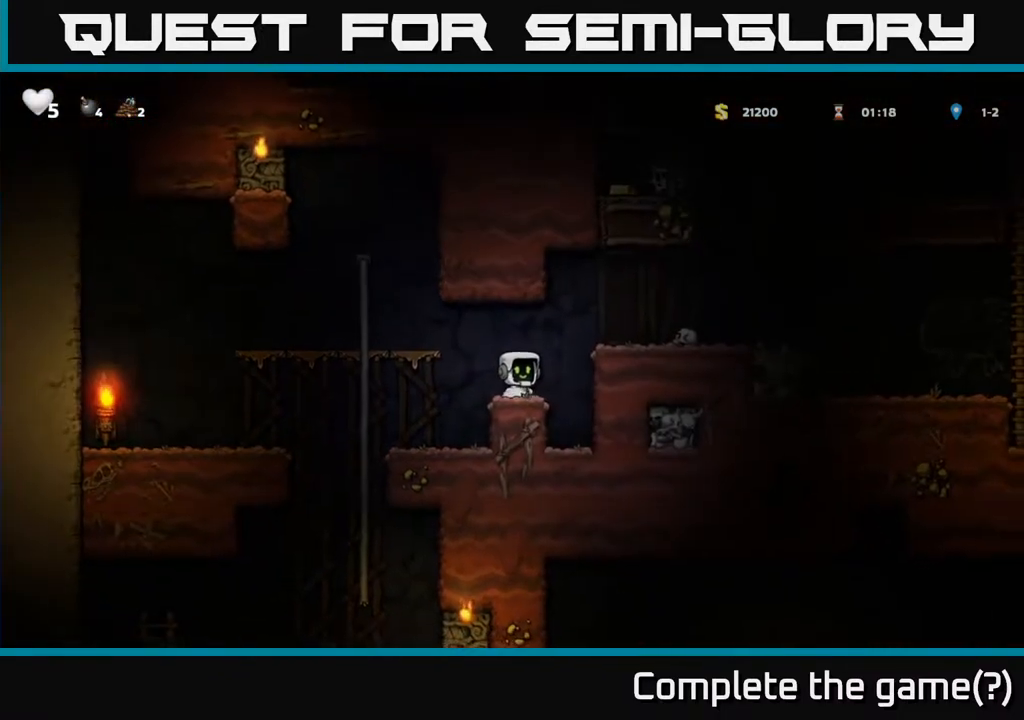
{"buttons": [], "left_stick": "right", "events": [[33, "A", "down"], [217, "A", "up"]]}
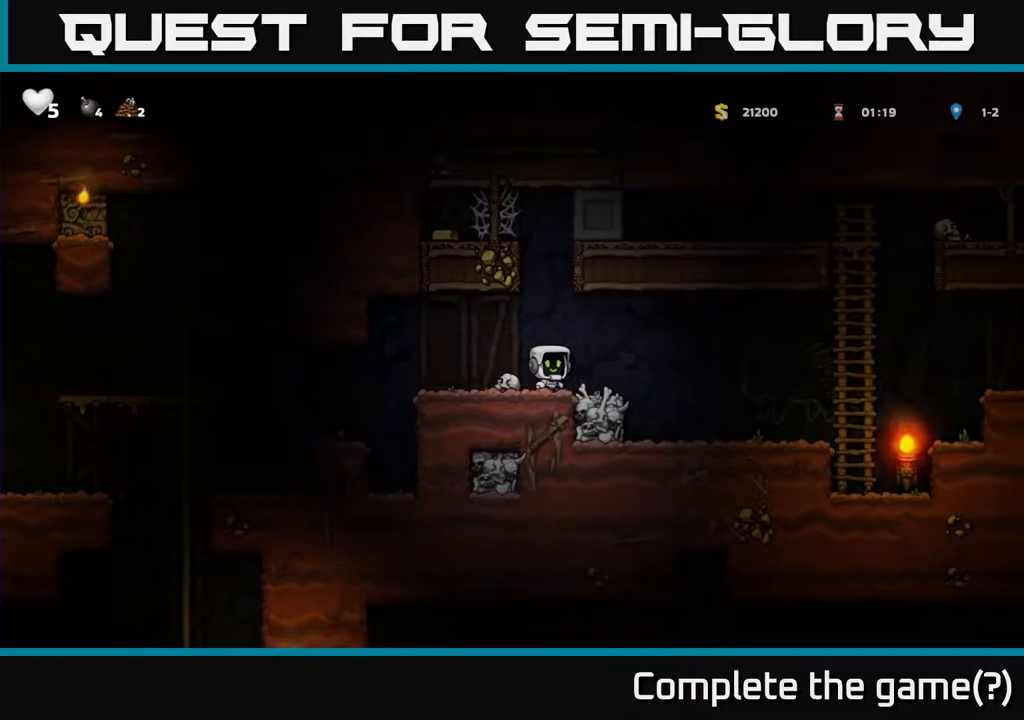
{"buttons": [], "left_stick": "center", "events": [[83, "A", "down"], [167, "A", "up"], [500, "left_stick", "center"]]}
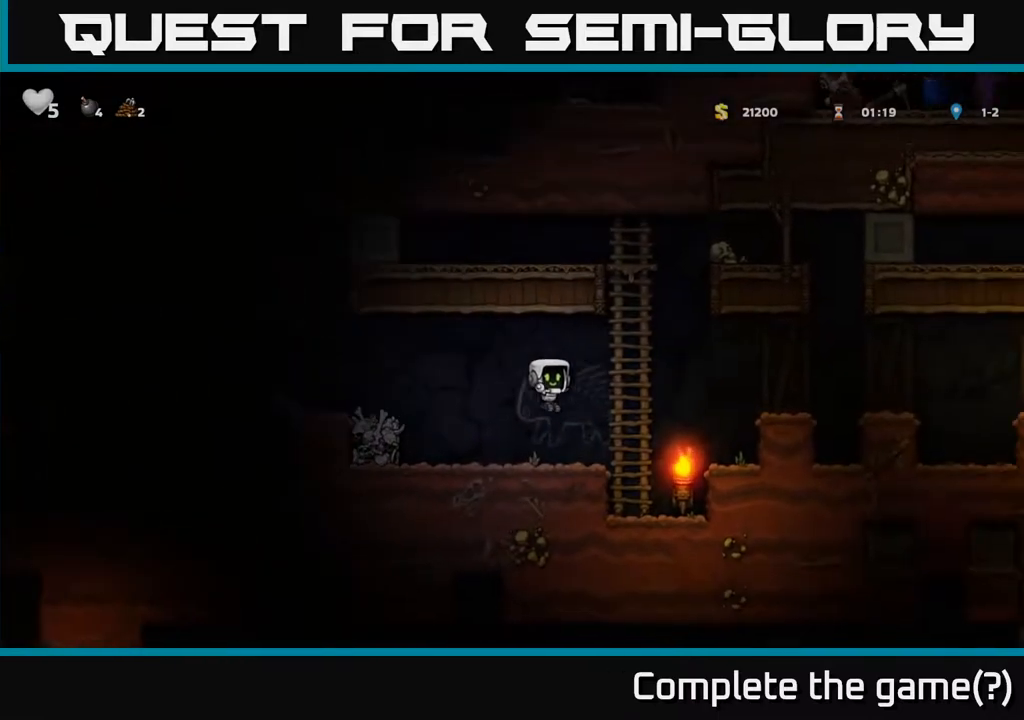
{"buttons": ["A"], "left_stick": "right", "events": [[33, "left_stick", "left"], [200, "left_stick", "right"], [283, "A", "down"]]}
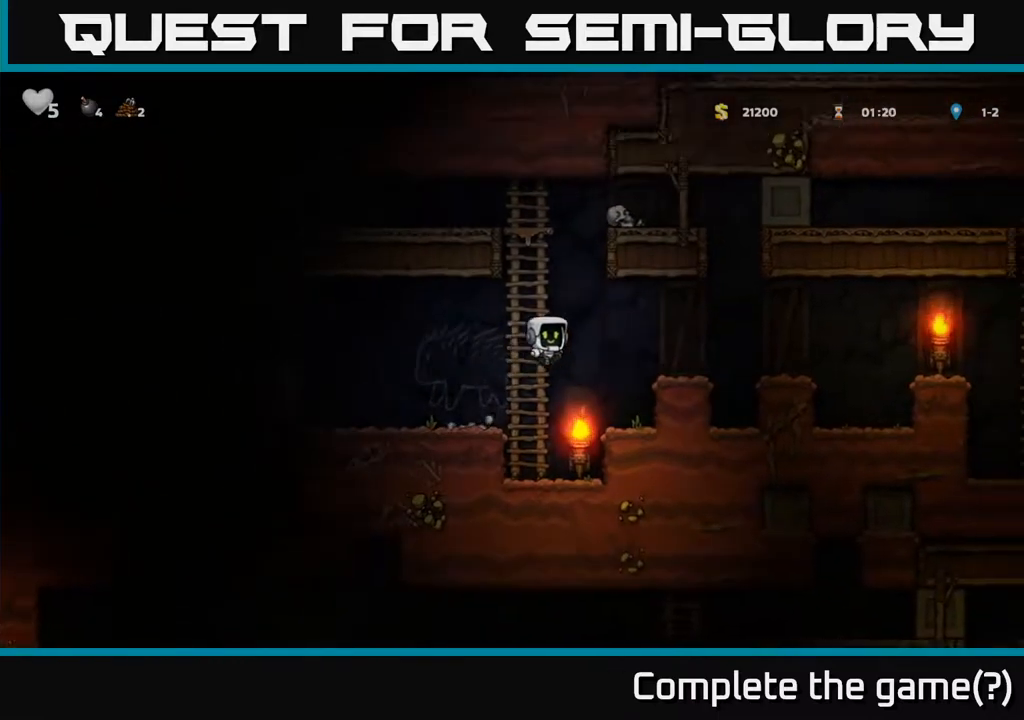
{"buttons": [], "left_stick": "right", "events": [[100, "A", "up"], [333, "A", "down"], [500, "A", "up"]]}
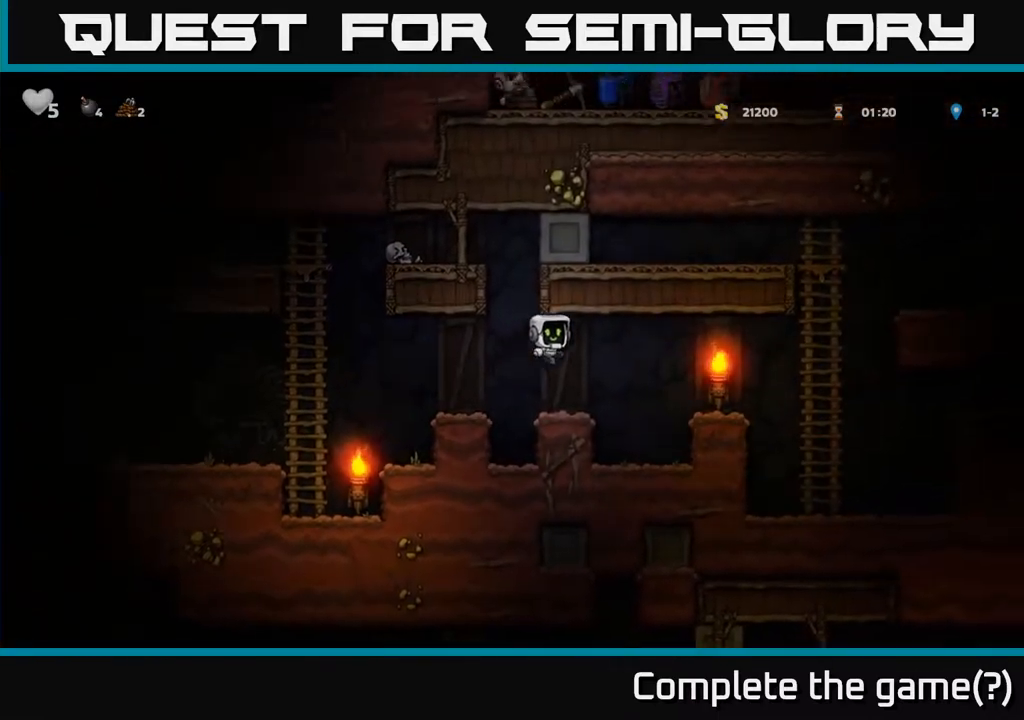
{"buttons": ["A"], "left_stick": "right", "events": [[383, "A", "down"]]}
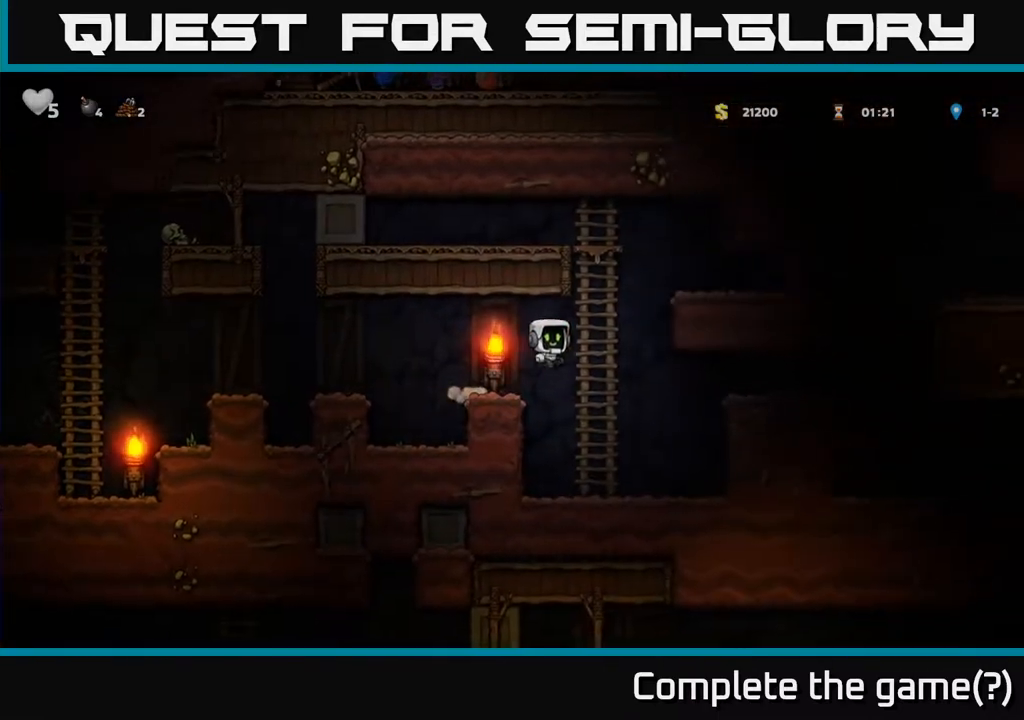
{"buttons": [], "left_stick": "right", "events": [[100, "A", "up"], [100, "left_stick", "up"], [233, "A", "down"], [317, "left_stick", "right"], [400, "A", "up"]]}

TASK DESCRIPTION = Could each line of the data be written out exactly, with no pictures included?

RESPONSE FOR THIS EXERCISE =
{"buttons": [], "left_stick": "right", "events": [[33, "A", "down"], [217, "A", "up"]]}
{"buttons": [], "left_stick": "center", "events": [[83, "A", "down"], [167, "A", "up"], [500, "left_stick", "center"]]}
{"buttons": ["A"], "left_stick": "right", "events": [[33, "left_stick", "left"], [200, "left_stick", "right"], [283, "A", "down"]]}
{"buttons": [], "left_stick": "right", "events": [[100, "A", "up"], [333, "A", "down"], [500, "A", "up"]]}
{"buttons": ["A"], "left_stick": "right", "events": [[383, "A", "down"]]}
{"buttons": [], "left_stick": "right", "events": [[100, "A", "up"], [100, "left_stick", "up"], [233, "A", "down"], [317, "left_stick", "right"], [400, "A", "up"]]}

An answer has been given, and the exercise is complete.